On the other hand, the refrigerant evaporates in the regenerator 1, passes through the pipe 12, is cooled in the condenser 13 and is liquefied to become a refrigerant liquid. This refrigerant liquid is the refrigerant tank 1 which is a refrigerant liquid reservoir from the pipe 14.
Enter 6. The refrigerant liquid in the refrigerant tank 17 is sent from the lower refrigerant circulation pump 17 through the pipe 18 to the refrigerant dispersal device 19, is ejected from the pores 20 of the pipe, and is a scattering prevention plate 21.
And is dispersed on the heat transfer tubes of the evaporator 15. In this case, as shown in FIGS. 1 and 2, the pores 2 of the refrigerant distribution pipe 21 are
The ejected refrigerant ejected from 0 is a downward U-shaped scattering prevention plate 21.
As a result, the refrigerant spray pipe 19 is diffused in the axial direction and sprayed on the outer surface. The refrigerant a may easily spread on the outer surface of the refrigerant distribution pipe 19, so that the entire lower end of the refrigerant distribution pipe 19 gets wet. This refrigerant a is dispersed as it is in the evaporation pipe 15a of the evaporator 15 in the lower stage, and sufficient wetting can be secured from the uppermost stage of the evaporation pipe 15a, which is efficient.

The refrigerant liquid evaporates on the evaporation pipe 15a, cools the cold water entering from the cold water inlet pipe 22, and sends it out from the cold water outlet pipe 23. This cold water is used for indoor cooling. The refrigerant vapor evaporated in the evaporator 15 enters the absorber 7 through the pipe 24 and is absorbed by the concentrated solution.

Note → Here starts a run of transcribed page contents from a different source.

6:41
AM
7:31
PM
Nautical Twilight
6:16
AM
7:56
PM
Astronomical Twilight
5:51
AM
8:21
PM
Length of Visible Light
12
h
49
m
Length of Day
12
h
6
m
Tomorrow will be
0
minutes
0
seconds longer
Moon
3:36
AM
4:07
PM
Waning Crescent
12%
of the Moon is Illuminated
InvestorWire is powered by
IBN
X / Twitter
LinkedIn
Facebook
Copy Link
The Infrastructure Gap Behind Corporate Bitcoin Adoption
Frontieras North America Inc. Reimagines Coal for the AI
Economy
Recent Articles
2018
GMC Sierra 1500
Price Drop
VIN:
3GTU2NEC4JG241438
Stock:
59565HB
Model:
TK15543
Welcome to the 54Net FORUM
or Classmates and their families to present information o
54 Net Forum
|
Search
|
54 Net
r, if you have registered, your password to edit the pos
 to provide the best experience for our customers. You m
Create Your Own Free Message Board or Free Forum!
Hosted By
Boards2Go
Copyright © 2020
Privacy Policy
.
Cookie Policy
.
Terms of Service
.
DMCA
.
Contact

The absorber 7 and the condenser 13 are cooled by air cooling or water cooling. For example, in the case of air-cooled type,
The absorber 7 and the condenser 13 are cooled by the cooling fan 32. In the case of the water-air cooling system, a fan 32 is used and a cooling water pump 29 in a cooling water tank 28 sprays cooling water from a cooling water spraying device 31 to an absorber 7 or a condenser 13 through a cooling water pipe 30 for cooling. Is.

[0012]

As described above, in the absorption refrigerating machine of the present invention, the device for spraying the refrigerant to the evaporation pipe (heat transfer pipe) in the evaporator is arranged on the upper part of the evaporator which is vertically closely attached. Refrigerant spray pipe with pores for jetting the refrigerant on the wall and a splash prevention plate that guides the jetted refrigerant downward spreads the refrigerant jetted from the pores and spreads over the refrigerant spray pipe. Since it is dropped while it is flowing, it can flow down over the entire surface of the evaporation tube group that is in close contact with the lower portion of the refrigerant distribution tube to ensure sufficient wetting, and the refrigerant vapor can be efficiently generated.

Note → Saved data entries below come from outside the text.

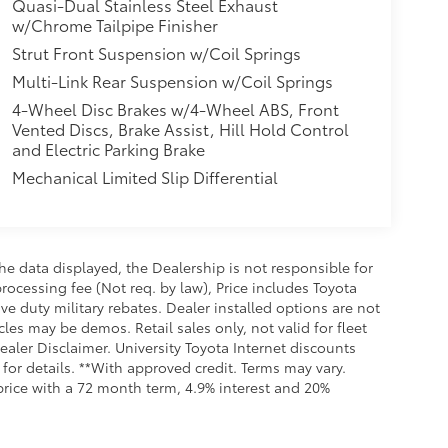
Quasi-Dual Stainless Steel Exhaust
w/Chrome Tailpipe Finisher
Strut Front Suspension w/Coil Springs
Multi-Link Rear Suspension w/Coil Springs
4-Wheel Disc Brakes w/4-Wheel ABS, Front
Vented Discs, Brake Assist, Hill Hold Control
and Electric Parking Brake
Mechanical Limited Slip Differential
e data displayed, the Dealership is not responsible for
processing fee (Not req. by law), Price includes Toyota
e duty military rebates. Dealer installed options are not
cles may be demos. Retail sales only, not valid for fleet
aler Disclaimer. University Toyota Internet discounts
for details. **With approved credit. Terms may vary.
rice with a 72 month term, 4.9% interest and 20%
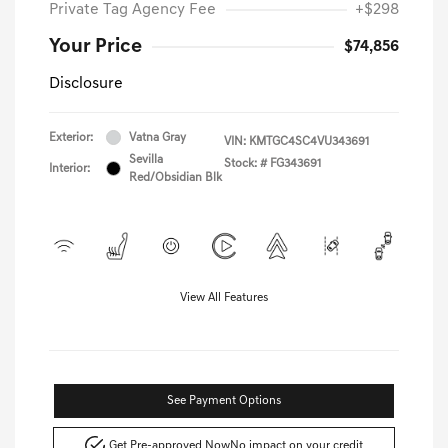
Private Tag Agency Fee
+$298
Your Price
$74,856
Disclosure
Exterior:
Vatna Gray
VIN:
KMTGC4SC4VU343691
Sevilla
Stock: #
FG343691
Interior:
Red/Obsidian Blk
View All Features
See Payment Options
Get Pre-approved Now
No impact on your credit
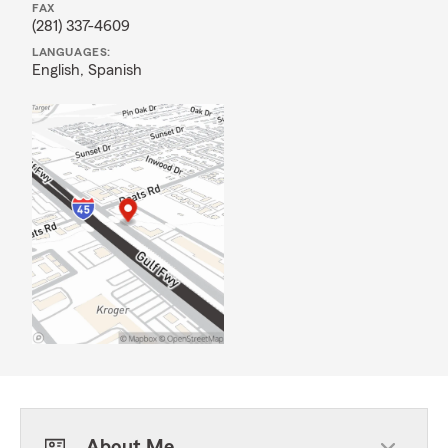
FAX
(281) 337-4609
LANGUAGES:
English,
Spanish
About Me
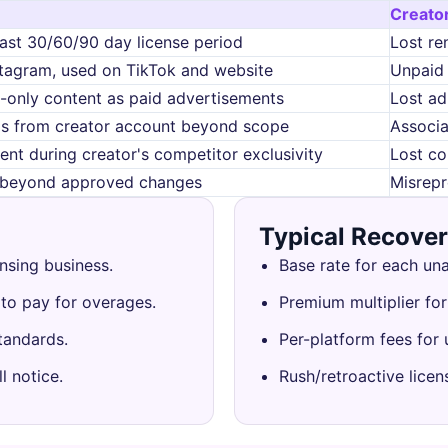
Creato
ast 30/60/90 day license period
Lost re
stagram, used on TikTok and website
Unpaid 
-only content as paid advertisements
Lost ad
ds from creator account beyond scope
Associa
ent during creator's competitor exclusivity
Lost co
t beyond approved changes
Misrepr
Typical Recove
nsing business.
Base rate for each un
 to pay for overages.
Premium multiplier for
tandards.
Per-platform fees for
l notice.
Rush/retroactive licen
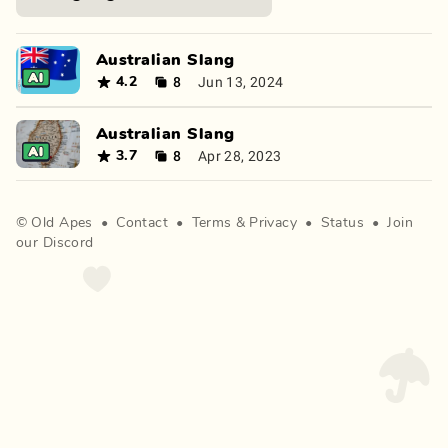
Australian Slang
8
Jun 13, 2024
4.2
Australian Slang
8
Apr 28, 2023
3.7
©
Old Apes
•
Contact
•
Terms
&
Privacy
•
Status
•
Join
our Discord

[Brief description of drawings]

FIG. 1 is an explanatory diagram showing a refrigerant flow in an evaporator according to an embodiment of the present invention.

FIG. 2 is a sectional view taken along the line AA of FIG.

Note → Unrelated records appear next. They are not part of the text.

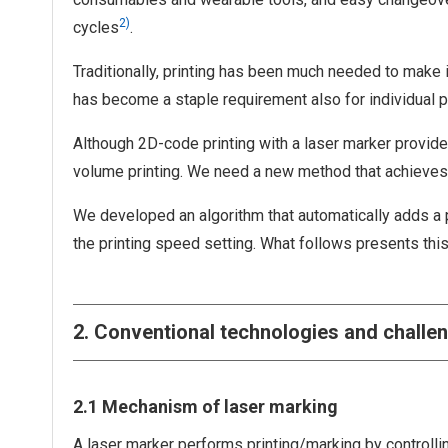
2)
cycles
.
Traditionally, printing has been much needed to make it
has become a staple requirement also for individual p
Although 2D-code printing with a laser marker provide
volume printing. We need a new method that achieves h
We developed an algorithm that automatically adds a p
the printing speed setting. What follows presents this
2. Conventional technologies and challe
2.1 Mechanism of laser marking
A laser marker performs printing/marking by controlli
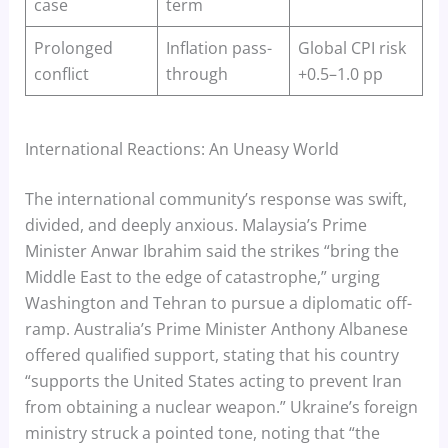
case
term
Prolonged
Inflation pass-
Global CPI risk
conflict
through
+0.5–1.0 pp
International Reactions: An Uneasy World
The international community’s response was swift,
divided, and deeply anxious. Malaysia’s Prime
Minister Anwar Ibrahim said the strikes “bring the
Middle East to the edge of catastrophe,” urging
Washington and Tehran to pursue a diplomatic off-
ramp. Australia’s Prime Minister Anthony Albanese
offered qualified support, stating that his country
“supports the United States acting to prevent Iran
from obtaining a nuclear weapon.” Ukraine’s foreign
ministry struck a pointed tone, noting that “the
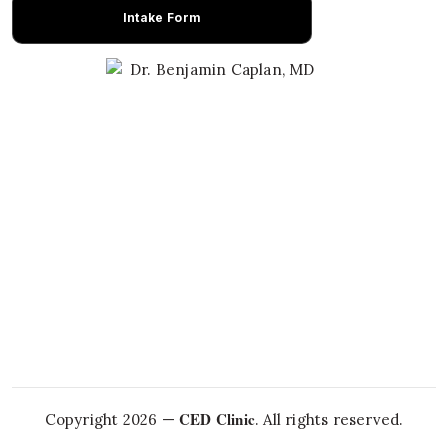
Intake Form
Learn About Dr. Caplan
CED Clinic
Copyright 2026 —
. All rights reserved.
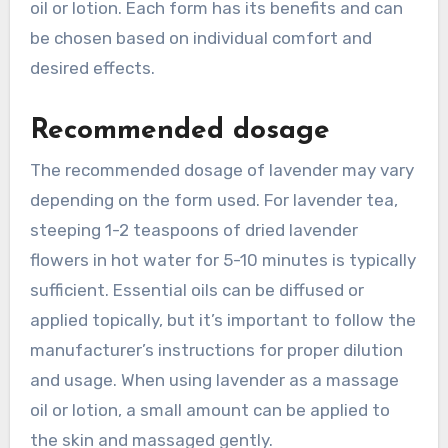
oil or lotion. Each form has its benefits and can
be chosen based on individual comfort and
desired effects.
Recommended dosage
The recommended dosage of lavender may vary
depending on the form used. For lavender tea,
steeping 1-2 teaspoons of dried lavender
flowers in hot water for 5-10 minutes is typically
sufficient. Essential oils can be diffused or
applied topically, but it’s important to follow the
manufacturer’s instructions for proper dilution
and usage. When using lavender as a massage
oil or lotion, a small amount can be applied to
the skin and massaged gently.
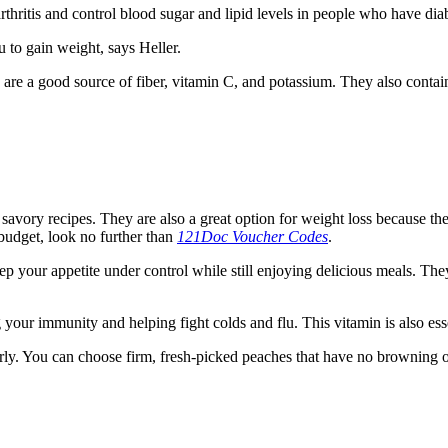
hritis and control blood sugar and lipid levels in people who have diab
 to gain weight, says Heller.
ey are a good source of fiber, vitamin C, and potassium. They also cont
 savory recipes. They are also a great option for weight loss because th
 budget, look no further than
121Doc Voucher Codes
.
p your appetite under control while still enjoying delicious meals. They
g your immunity and helping fight colds and flu. This vitamin is also ess
arly. You can choose firm, fresh-picked peaches that have no browning o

FIG. 3 is a refrigeration cycle system diagram of an absorption refrigerator.

[Explanation of symbols]

 1 Regenerator 7 Absorber 13 Condenser 15 Evaporator 15a Evaporating pipe 19 Refrigerant spraying pipe 20 Pore 21 Scattering prevention plate

 ─────────────────────────────────────────────────── ─── Continuation of the front page (72) Inventor Nobuyuki Arinaga 2-220 Kosugicho, Nakahara-ku, Kawasaki-shi, Kanagawa Togyo Gas Dormitory (72) Inventor Susai, 2-18, Keihanhondori, Moriguchi-shi, Osaka Sanyo Denki Incorporated (72) Inventor Katsuyuki Tsuno 2-18 Keihanhondori, Moriguchi-shi, Osaka Sanyo Electric Co., Ltd.

Claims (1)

Claim: What is claimed is: 1. An absorption refrigerator comprising an absorber, a regenerator, a condenser, and an evaporator, wherein the evaporator is disposed above an evaporation pipe which is vertically stacked. A refrigerant distribution pipe for ejecting the refrigerant derived from the absorber from the pores of the upper wall,
An absorption refrigerating machine provided with a shatterproof plate that guides the jetted refrigerant downward.